Petsmart for a rimless tank.
Big als for a Fluval Chi.

The only dimension 10G you'l likely find are: 20 x 10 x 12, or much rarer 24 x 8 x 12.

Alternatively, buy some shrimp tanks from Bettaforu , who is coming to Toronto this weekend.


----------



## Will (Jul 24, 2008)

Dangit carmen, beat me by that much! Can't a guy make some toast before sending his reply.


----------



## splur (May 11, 2011)

Oh nice. I mean 25 cm haha, I guess 10' x 10'. But that works, I'll have to check it out! Thanks.


----------



## solarz (Aug 31, 2010)

Aquainspiration has some very nice rimless tanks. You don't really need a divider as you can keep RCS and CRS together


----------



## Ebi-Ken (Jul 9, 2010)

solarz said:


> Aquainspiration has some very nice rimless tanks. You don't really need a divider as you can keep RCS and CRS together


agreed, AI has some very nice starphire glass tanks very similar to ADA. And $60 fora tank you can see before you decide to buy + clarity thats unsurpassed. You can't really go wrong. http://www.aquainspiration.com/productdetail.asp?PIN=AT&PNAME=AI&PSIZE=CB303030


----------



## CrystalMethShrimp (Apr 27, 2010)

5 gal is too small for crs.

15-20 gal will give stable water conditions and will ensure water stability with minimal deaths


----------



## Will (Jul 24, 2008)

A good alternative to the more fragile CRS would be the yellow versions of the Cherry shrimp species (Neocaridina heteropoda var. yellow). They will look great in a seperate tank next to red Cherries. Or maybe you like blue better? try blue pearl (Neocaridina cf. zhangjiajiensis var. blue) shrimp.


----------



## camboy012406 (Jun 11, 2010)

splur said:


> Well, I've read up on the CRS requirements.
> 
> I'm considering reorganizing my tanks, taking my RCS out of the tank they're currently in... completely oversized for them it's a 20 gallon tank and I can hardly spot them most of the time. I want to repurpose the 20 gallon for other fish.
> 
> ...


if you have small colony of shrimps go for 5gallon so you can see them more often.


----------



## Kerohime (Jan 10, 2011)

If you want to breed CRS I dont suggest you going smaller than a 10 gallon. 

The 20 gallon would be perfect.


----------



## splur (May 11, 2011)

So I've decided to stick with the 20 gallon, as advised by people pertaining to the fact that I also want to breed the shrimp. Thanks for the various advice though everyone. I should rename this thread my shrimp hobby adventure...

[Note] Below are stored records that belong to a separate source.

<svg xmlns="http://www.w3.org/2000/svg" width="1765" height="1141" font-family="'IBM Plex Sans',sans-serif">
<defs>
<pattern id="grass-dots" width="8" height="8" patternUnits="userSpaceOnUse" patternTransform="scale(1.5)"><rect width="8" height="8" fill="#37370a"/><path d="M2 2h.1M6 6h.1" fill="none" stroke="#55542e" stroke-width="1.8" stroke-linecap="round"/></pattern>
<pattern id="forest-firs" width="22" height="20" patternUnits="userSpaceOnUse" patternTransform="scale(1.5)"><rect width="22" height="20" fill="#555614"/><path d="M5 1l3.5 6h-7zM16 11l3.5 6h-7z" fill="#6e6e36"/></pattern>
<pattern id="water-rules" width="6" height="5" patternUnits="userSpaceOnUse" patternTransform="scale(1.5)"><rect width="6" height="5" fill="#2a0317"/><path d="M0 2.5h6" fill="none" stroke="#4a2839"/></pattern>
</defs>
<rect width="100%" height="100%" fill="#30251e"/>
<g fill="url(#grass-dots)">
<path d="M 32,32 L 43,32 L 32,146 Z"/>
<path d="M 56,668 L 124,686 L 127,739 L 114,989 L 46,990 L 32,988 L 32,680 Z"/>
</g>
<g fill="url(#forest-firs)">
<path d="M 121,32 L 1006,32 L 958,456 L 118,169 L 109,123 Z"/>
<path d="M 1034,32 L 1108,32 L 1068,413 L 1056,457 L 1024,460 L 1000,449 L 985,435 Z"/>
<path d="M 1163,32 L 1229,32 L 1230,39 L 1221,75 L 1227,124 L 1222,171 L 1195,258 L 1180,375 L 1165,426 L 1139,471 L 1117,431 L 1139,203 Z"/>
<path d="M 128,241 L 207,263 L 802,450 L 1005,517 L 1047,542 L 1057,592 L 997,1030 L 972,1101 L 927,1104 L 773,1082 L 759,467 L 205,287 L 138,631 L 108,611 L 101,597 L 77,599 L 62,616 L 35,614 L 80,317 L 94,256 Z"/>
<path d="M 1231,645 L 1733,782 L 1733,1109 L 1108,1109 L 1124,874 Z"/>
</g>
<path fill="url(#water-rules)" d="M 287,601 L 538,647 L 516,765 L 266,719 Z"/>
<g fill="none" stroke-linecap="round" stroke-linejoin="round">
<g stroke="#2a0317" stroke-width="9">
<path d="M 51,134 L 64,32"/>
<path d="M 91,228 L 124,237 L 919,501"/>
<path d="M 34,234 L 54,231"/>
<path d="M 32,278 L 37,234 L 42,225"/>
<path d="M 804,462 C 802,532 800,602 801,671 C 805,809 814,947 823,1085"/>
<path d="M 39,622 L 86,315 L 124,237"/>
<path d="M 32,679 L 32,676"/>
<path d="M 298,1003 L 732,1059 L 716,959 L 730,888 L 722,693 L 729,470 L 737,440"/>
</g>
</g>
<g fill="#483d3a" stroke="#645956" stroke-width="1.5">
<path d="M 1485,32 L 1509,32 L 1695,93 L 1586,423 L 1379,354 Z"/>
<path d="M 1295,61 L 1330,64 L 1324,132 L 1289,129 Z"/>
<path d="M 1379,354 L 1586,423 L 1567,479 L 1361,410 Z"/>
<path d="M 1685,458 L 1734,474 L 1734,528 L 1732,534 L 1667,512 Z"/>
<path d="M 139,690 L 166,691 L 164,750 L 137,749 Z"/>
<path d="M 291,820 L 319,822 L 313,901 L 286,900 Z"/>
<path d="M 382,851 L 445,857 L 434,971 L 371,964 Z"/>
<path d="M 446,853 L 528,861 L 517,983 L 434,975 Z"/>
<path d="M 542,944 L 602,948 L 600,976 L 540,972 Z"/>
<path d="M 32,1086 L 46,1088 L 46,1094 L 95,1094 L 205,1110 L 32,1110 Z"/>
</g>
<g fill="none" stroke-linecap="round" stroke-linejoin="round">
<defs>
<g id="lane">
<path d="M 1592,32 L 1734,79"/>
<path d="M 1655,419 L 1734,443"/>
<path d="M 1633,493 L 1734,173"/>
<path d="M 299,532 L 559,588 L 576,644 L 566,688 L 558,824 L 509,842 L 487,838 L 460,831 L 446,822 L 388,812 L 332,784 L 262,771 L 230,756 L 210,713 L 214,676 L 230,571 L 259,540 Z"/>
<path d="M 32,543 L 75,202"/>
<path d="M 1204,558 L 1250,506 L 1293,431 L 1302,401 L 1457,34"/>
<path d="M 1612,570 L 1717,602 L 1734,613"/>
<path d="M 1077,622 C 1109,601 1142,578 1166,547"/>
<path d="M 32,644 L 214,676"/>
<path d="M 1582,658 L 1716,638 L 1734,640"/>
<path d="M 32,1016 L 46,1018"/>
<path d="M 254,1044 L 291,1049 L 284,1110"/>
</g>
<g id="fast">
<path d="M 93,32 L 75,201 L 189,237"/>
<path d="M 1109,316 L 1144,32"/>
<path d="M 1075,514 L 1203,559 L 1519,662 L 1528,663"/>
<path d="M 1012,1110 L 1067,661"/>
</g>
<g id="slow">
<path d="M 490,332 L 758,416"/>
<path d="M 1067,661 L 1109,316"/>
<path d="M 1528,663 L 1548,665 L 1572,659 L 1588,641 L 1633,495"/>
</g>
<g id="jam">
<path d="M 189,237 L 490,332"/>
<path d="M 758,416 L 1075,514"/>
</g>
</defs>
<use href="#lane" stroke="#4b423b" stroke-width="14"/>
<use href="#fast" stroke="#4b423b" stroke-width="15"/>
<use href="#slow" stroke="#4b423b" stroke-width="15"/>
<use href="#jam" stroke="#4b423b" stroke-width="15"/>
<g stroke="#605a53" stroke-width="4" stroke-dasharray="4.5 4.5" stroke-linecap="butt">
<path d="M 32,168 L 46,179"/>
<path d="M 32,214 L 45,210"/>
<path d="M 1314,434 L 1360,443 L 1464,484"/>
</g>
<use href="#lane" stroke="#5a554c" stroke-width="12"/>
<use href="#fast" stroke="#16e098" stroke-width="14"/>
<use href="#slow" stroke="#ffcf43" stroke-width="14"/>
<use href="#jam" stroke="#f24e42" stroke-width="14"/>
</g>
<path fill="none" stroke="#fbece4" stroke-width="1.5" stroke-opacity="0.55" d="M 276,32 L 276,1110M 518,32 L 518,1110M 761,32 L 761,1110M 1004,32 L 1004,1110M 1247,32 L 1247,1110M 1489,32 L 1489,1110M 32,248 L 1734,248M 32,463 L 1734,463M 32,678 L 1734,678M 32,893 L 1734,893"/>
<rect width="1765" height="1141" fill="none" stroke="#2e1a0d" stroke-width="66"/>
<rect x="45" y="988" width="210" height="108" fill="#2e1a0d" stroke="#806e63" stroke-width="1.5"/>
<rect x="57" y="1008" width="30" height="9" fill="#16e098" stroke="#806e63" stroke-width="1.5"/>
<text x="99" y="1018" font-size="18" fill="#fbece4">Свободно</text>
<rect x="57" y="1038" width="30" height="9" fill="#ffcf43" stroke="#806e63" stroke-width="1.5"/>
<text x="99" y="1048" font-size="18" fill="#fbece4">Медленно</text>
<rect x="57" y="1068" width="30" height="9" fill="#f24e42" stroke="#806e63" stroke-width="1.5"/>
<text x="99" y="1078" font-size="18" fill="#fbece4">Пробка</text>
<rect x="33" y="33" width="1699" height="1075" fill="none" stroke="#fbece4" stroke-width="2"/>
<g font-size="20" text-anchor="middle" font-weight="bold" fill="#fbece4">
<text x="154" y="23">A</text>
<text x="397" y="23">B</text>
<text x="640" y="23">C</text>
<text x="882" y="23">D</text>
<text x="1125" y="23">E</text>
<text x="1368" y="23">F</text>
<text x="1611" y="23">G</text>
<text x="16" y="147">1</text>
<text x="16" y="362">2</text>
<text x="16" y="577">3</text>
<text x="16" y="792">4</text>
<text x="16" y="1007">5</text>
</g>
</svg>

Best place to buy shrimp soil substrate in Toronto? What price should I be expecting for a 20 g? I was thinking just going to Big Al's, but I feel people would tell me otherwise.


----------



## Kerohime (Jan 10, 2011)

a bag of netlea would be good enough. Go to AquaInspiration for it. or ADA soil... ADA is harder to get though. 

Its about 40 bucks a bag and its CRS specialty substrate. Thats what I use in my 15 gallon and I still had 1/5th of the bag left.


----------



## carmenh (Dec 20, 2009)

LOL, no toast for you!


Will Hayward said:


> Dangit carmen, beat me by that much! Can't a guy make some toast before sending his reply.


----------